** EXERCISE **
Please copy out each line of the listing that contains the word "color".

** THE RECORDS **
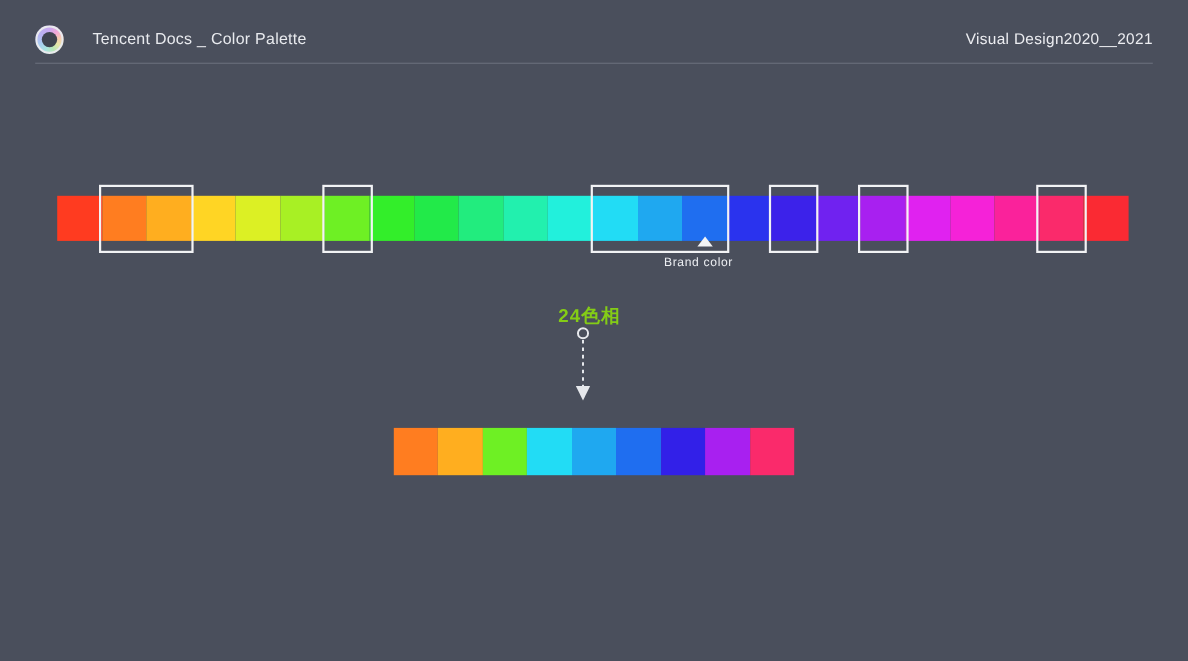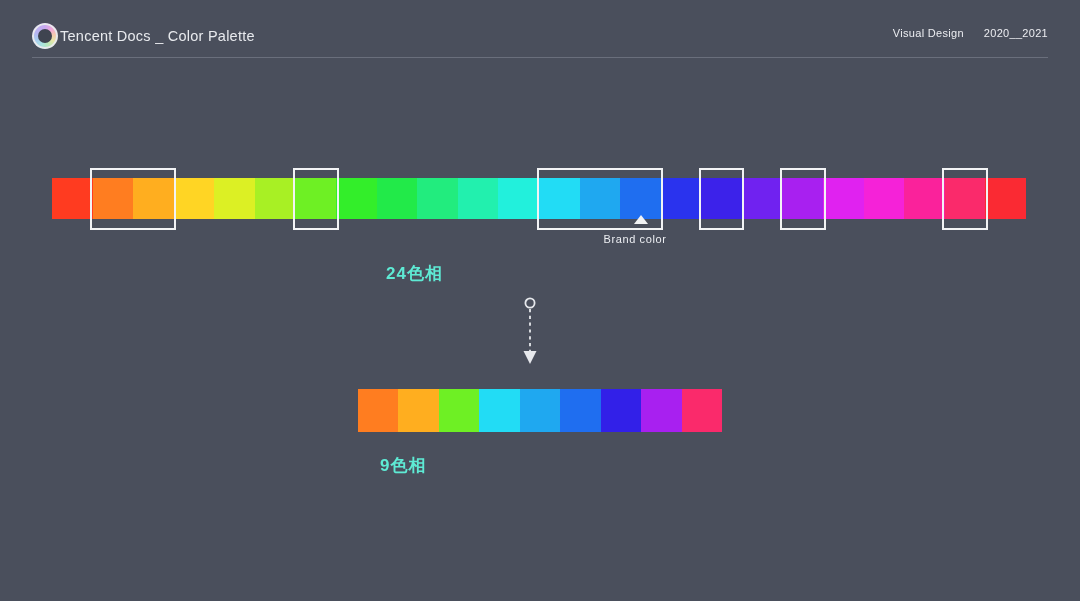--- a/index.html
+++ b/index.html
@@ -22,7 +22,7 @@
   }
   #brand-block {
     position:absolute; left:32px; top:23px;
-    display:flex; align-items:center; gap:2px;
+    display:flex; align-items:center; gap:26px;
   }
   #logo-wheel {
     width:26px; height:26px; border-radius:50%;

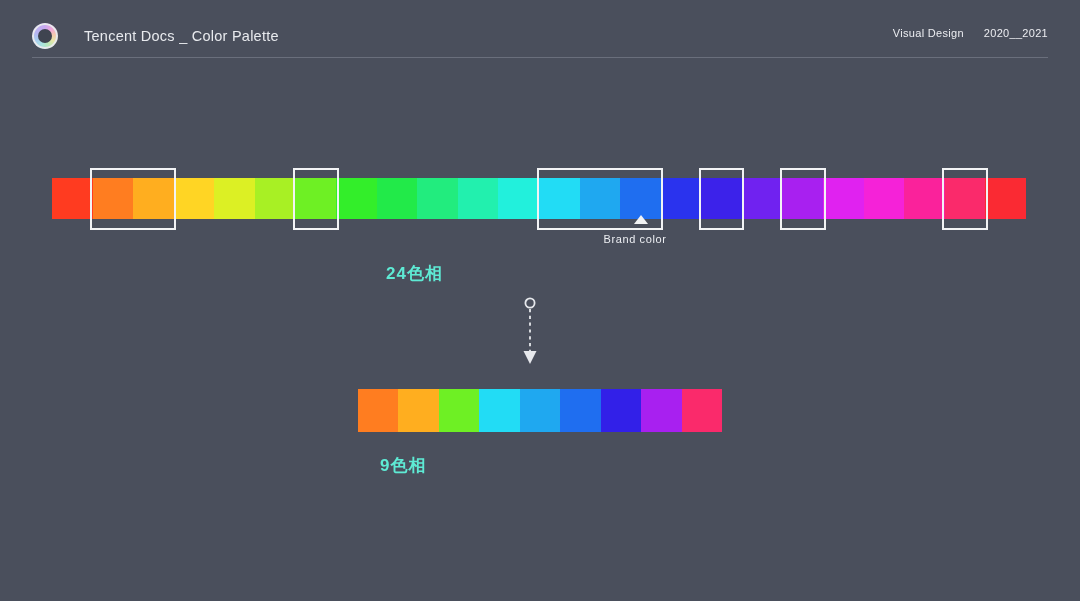--- a/index.html
+++ b/index.html
@@ -45,8 +45,8 @@
   }
   #header-right {
     position:absolute; right:32px; top:27px;
-    display:flex; align-items:baseline; gap:20px;
-    color:#ecedf1; font-size:11px; letter-spacing:.3px; white-space:nowrap;
+    display:flex; align-items:baseline; 
+    color:#ecedf1; font-size:14px; letter-spacing:.3px; white-space:nowrap;
   }
   #header-rule {
     position:absolute; left:32px; right:32px; top:57px;

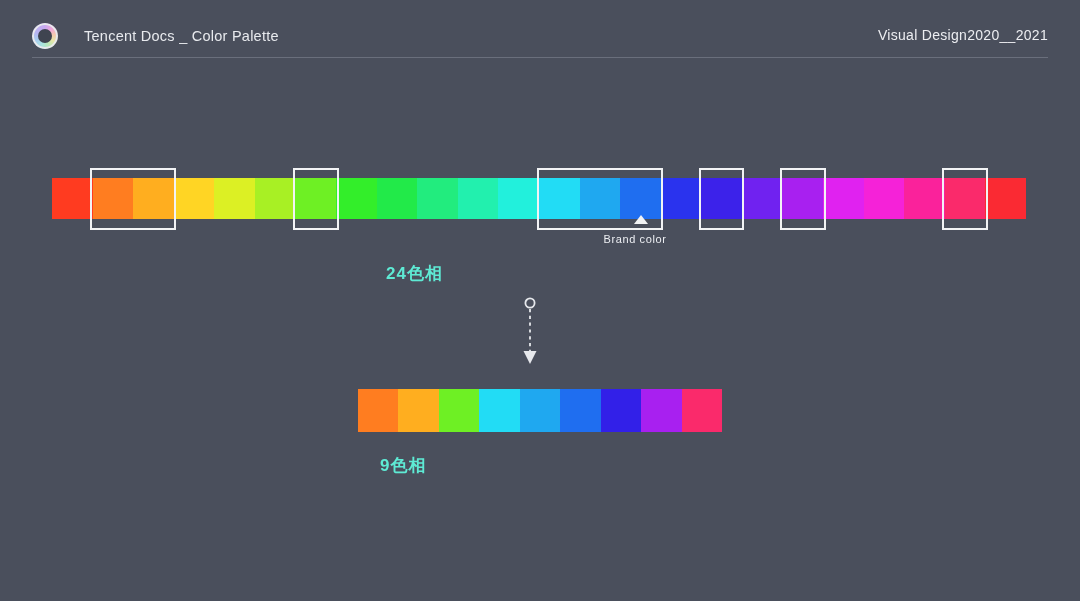--- a/index.html
+++ b/index.html
@@ -85,8 +85,8 @@
 
   
   .caption {
-    position:absolute; width:300px; text-align:left;
-    color:#5eead4; font-size:17px; font-weight:bold; letter-spacing:1px;
+    position:absolute; width:300px; text-align:center;
+    color:#84cc16; font-size:17px; font-weight:bold; letter-spacing:1px;margin-top:14px;
   }
   #cap24 { left:386px; top:262px; }
   #cap9  { left:380px; top:454px; }

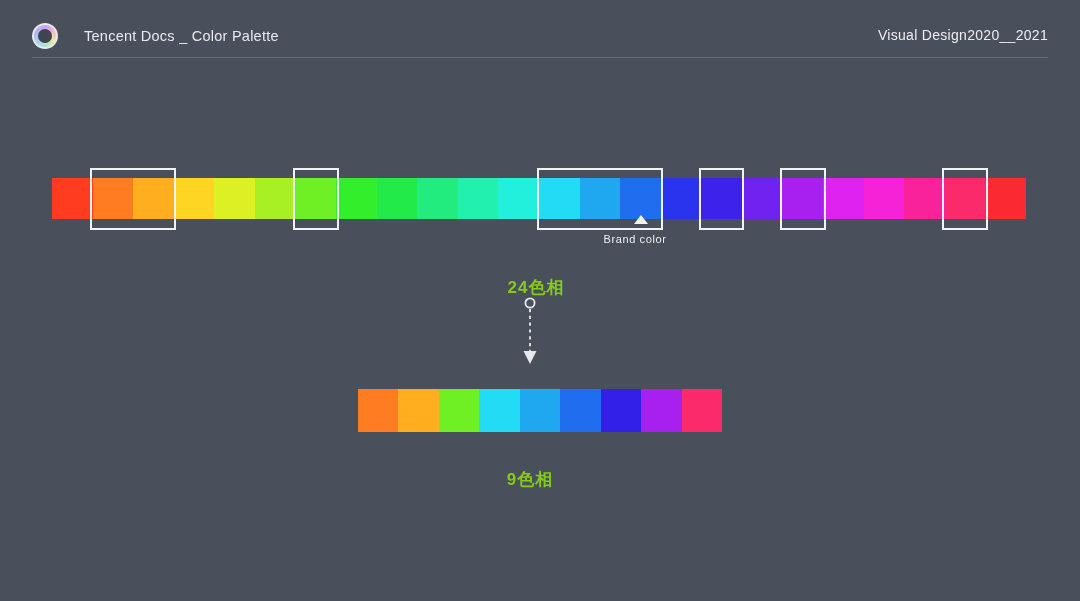--- a/index.html
+++ b/index.html
@@ -179,7 +179,6 @@
       <div class="swatch" style="background: rgb(250, 42, 107);"></div>
     </div>
 
-  <div id="cap9" class="caption">9色相</div>
 
 
 </div>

** TASK OUTPUT **
-    color:#ecedf1; font-size:11px; letter-spacing:.3px; white-space:nowrap;
+    color:#ecedf1; font-size:14px; letter-spacing:.3px; white-space:nowrap;
-    color:#5eead4; font-size:17px; font-weight:bold; letter-spacing:1px;
+    color:#84cc16; font-size:17px; font-weight:bold; letter-spacing:1px;margin-top:14px;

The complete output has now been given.